→ Goal of the exercise: Pick up the passage on Professor Witte's talk about religious family law and keep writing from the point where it ends.

+++ Given text

The day before the presentation, the Library of Congress Blog published an interview with Professor Witte in which he discussed his study of faith-based family law systems and how these operate in different Western countries, including the United States.  Professor Witte’s presentation delved into the issues that such family law systems present, and face, when they come into contact with a country’s legal system.

Marriage Certificate (New York, 1871). Certificate reads: This is to certify that in accordance with the laws of the State of New York Murray D. Lamson and Alvina B. Burrill were by me united in marriage in New York City February 21st 1871 H. B. Williamson minister. (Source: Library of Congress Prints and Photographs Division)

Professor Witte discussed how the governments and courts of some countries, such as Australia, Canada, and England, have started to approach questions relating to the accommodation of religious family laws, including those relating to Muslim marriage contracts.  For example, in England, courts have upheld the awards of Muslim tribunals and other religious authorities in marriage and family disputes, while Canada rejected such arbitration but provides various freedoms to apply religious frameworks in other areas.

++++++
+++ Supplied data

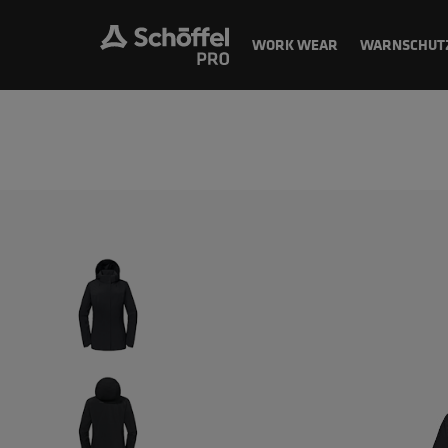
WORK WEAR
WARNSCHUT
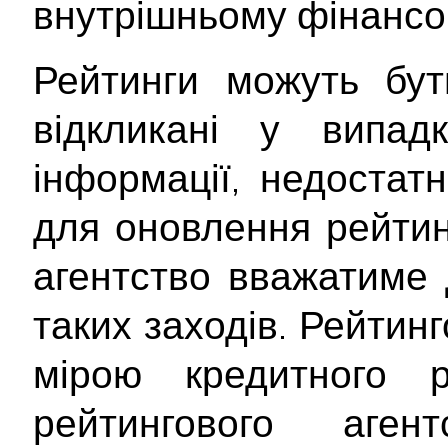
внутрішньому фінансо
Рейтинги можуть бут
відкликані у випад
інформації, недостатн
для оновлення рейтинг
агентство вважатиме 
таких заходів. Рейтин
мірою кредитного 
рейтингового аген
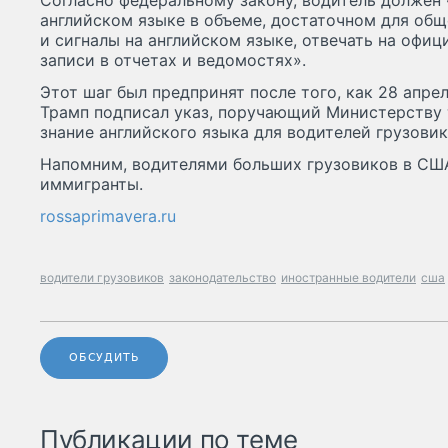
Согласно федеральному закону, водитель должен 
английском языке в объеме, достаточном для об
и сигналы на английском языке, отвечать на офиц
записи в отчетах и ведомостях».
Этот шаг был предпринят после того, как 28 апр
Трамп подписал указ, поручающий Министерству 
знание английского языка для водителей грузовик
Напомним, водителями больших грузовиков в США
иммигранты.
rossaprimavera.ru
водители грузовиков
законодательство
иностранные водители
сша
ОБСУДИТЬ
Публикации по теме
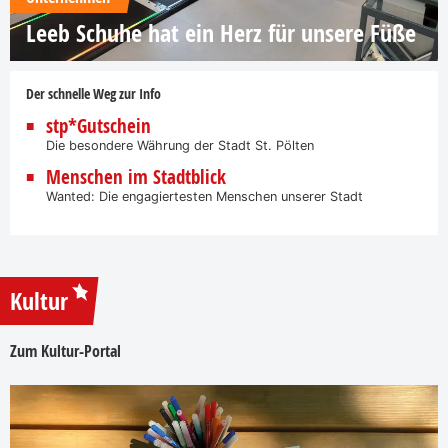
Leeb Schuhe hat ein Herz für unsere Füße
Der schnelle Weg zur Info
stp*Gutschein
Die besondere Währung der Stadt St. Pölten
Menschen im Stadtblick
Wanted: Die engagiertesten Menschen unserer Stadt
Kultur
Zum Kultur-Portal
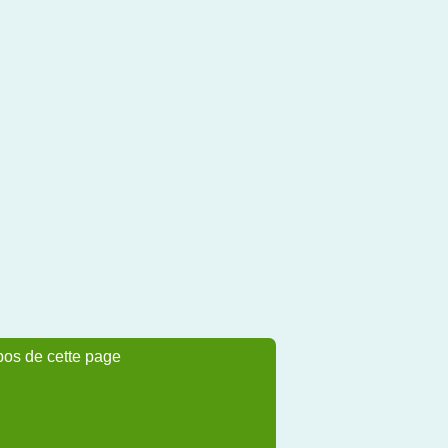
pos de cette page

++++++
+++ Supplied data

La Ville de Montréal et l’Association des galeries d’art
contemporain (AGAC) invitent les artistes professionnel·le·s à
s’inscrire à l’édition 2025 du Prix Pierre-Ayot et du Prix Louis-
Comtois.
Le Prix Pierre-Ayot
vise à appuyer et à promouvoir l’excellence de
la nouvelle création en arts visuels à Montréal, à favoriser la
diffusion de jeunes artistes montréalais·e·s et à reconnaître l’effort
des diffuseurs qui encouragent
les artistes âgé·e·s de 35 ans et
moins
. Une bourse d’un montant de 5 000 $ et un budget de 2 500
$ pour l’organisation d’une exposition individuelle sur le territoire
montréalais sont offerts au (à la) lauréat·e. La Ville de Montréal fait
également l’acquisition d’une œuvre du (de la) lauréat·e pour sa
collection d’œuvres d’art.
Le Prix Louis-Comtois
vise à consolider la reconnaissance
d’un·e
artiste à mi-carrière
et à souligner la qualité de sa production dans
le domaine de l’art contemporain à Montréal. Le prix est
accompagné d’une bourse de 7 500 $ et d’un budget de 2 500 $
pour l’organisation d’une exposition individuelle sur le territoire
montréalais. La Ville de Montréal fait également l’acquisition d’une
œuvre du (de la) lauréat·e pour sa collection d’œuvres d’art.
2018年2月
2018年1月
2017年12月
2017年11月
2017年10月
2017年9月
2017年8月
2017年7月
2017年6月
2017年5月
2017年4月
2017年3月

++++++
+++ Supplied data

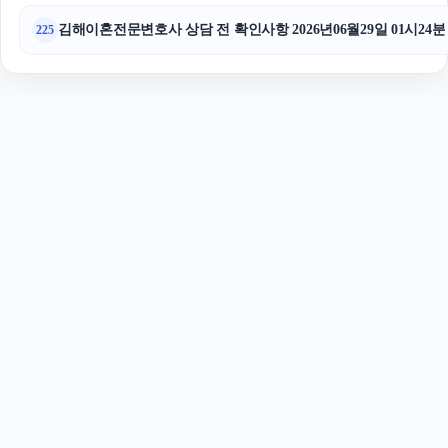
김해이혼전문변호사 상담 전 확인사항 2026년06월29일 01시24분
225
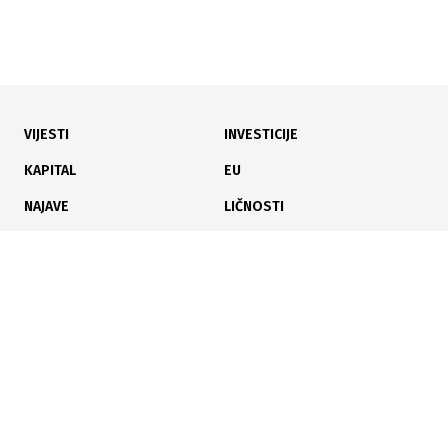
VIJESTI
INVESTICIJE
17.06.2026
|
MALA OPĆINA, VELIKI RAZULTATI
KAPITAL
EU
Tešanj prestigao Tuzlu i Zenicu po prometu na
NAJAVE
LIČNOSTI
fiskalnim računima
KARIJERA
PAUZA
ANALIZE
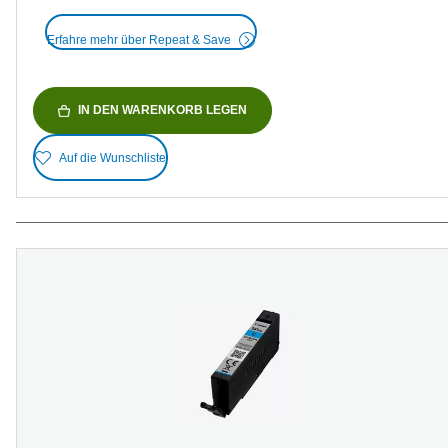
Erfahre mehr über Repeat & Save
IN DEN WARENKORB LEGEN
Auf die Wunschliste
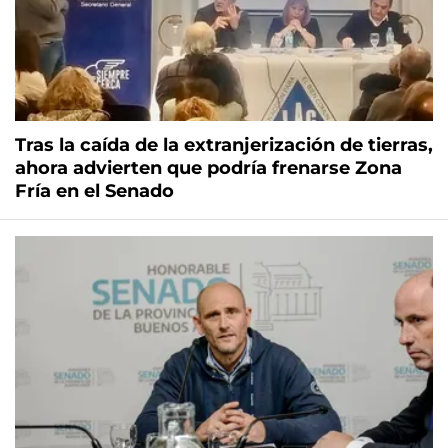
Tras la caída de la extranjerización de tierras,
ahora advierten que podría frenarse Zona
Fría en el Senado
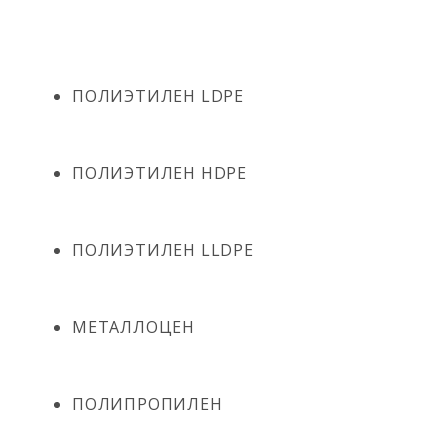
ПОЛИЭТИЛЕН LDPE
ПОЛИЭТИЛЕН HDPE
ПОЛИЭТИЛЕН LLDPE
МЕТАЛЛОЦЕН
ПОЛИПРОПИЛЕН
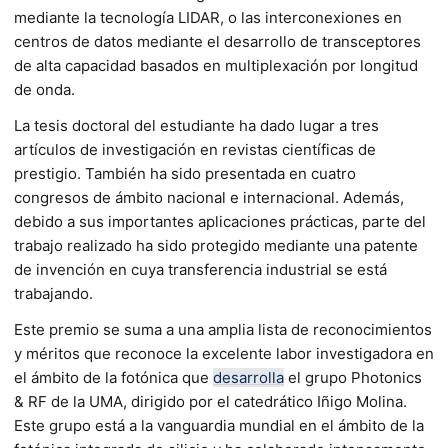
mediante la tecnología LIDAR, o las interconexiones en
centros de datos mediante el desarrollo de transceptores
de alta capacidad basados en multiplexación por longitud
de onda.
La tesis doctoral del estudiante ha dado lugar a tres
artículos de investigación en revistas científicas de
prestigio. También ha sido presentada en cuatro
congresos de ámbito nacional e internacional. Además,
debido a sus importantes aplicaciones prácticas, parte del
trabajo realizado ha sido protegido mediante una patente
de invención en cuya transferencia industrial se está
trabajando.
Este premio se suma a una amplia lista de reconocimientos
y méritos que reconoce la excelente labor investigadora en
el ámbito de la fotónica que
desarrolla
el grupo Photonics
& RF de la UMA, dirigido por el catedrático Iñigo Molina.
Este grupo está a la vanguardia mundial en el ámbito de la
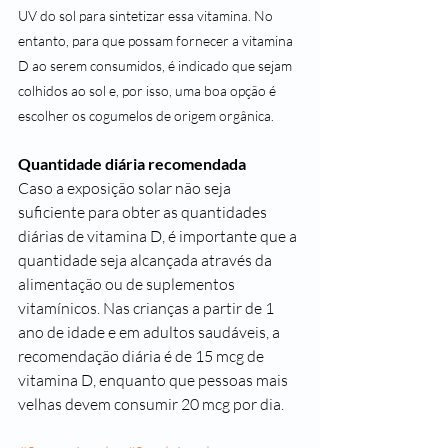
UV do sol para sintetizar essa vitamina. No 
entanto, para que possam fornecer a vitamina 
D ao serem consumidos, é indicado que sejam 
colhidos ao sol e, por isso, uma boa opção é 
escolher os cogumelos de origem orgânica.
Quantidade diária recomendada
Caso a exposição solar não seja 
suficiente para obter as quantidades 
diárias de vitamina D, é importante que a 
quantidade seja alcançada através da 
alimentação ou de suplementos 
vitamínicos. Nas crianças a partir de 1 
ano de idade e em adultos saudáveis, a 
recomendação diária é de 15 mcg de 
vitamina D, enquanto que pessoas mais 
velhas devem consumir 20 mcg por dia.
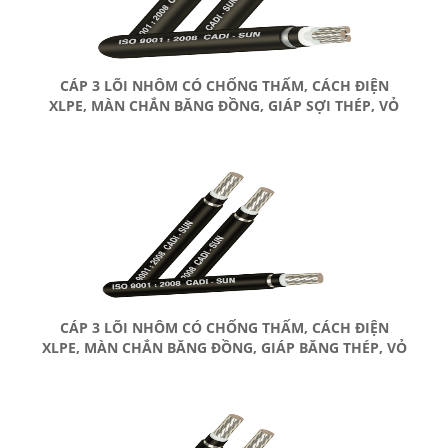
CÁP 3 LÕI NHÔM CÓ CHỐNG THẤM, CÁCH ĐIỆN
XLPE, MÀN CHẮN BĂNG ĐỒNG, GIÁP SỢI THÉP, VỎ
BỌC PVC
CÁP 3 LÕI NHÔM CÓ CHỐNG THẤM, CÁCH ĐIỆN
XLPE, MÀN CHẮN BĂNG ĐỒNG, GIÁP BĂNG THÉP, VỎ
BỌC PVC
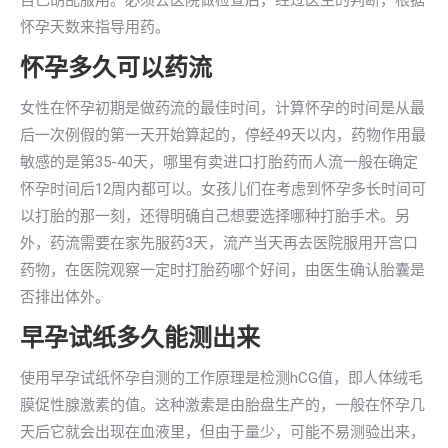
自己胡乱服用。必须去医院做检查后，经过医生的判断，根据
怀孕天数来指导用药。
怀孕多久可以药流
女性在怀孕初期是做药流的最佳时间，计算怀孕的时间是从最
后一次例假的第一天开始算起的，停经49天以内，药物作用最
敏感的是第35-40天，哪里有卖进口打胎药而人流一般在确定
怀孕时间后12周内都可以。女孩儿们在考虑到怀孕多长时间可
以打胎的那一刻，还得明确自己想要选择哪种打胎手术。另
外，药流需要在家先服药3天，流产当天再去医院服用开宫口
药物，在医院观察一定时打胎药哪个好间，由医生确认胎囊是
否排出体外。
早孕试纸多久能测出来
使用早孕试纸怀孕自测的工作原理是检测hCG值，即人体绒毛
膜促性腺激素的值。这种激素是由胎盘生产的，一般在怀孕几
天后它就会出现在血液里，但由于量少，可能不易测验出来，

++++++

→ Output of the task:
Marriage is a particularly interesting area as it has long been regarded as both a religious and a legal institution.  Professor Witte talked about how the legal framework for marriage has been reformed multiple times over the centuries in the context of tensions and battles between church and state.  For example, in the eleventh and twelfth centuries, when the Catholic Church became an independent legal authority, the church took full jurisdiction over marriage, with only canon laws applying to the institution.  Then, in the sixteenth century, Protestant reformers rejected the canon law of marriage and legal control was transferred to the Christian magistrate.  Following the French Revolution, marriage in that country became part of the realm of secular state authorities.  Professor Witte discussed the “privatization” of marriage in Western societies today, where marriage is primarily a private contract between two people, with various state rules applying both to its creation and dissolution.  The roles of both the church and the state in relation to such contracts have been greatly reduced as a result of legal changes over the past century, he said.

Marriage bureau (Bain News Service, undated) (Source: Library of Congress Prints and Photographs Division).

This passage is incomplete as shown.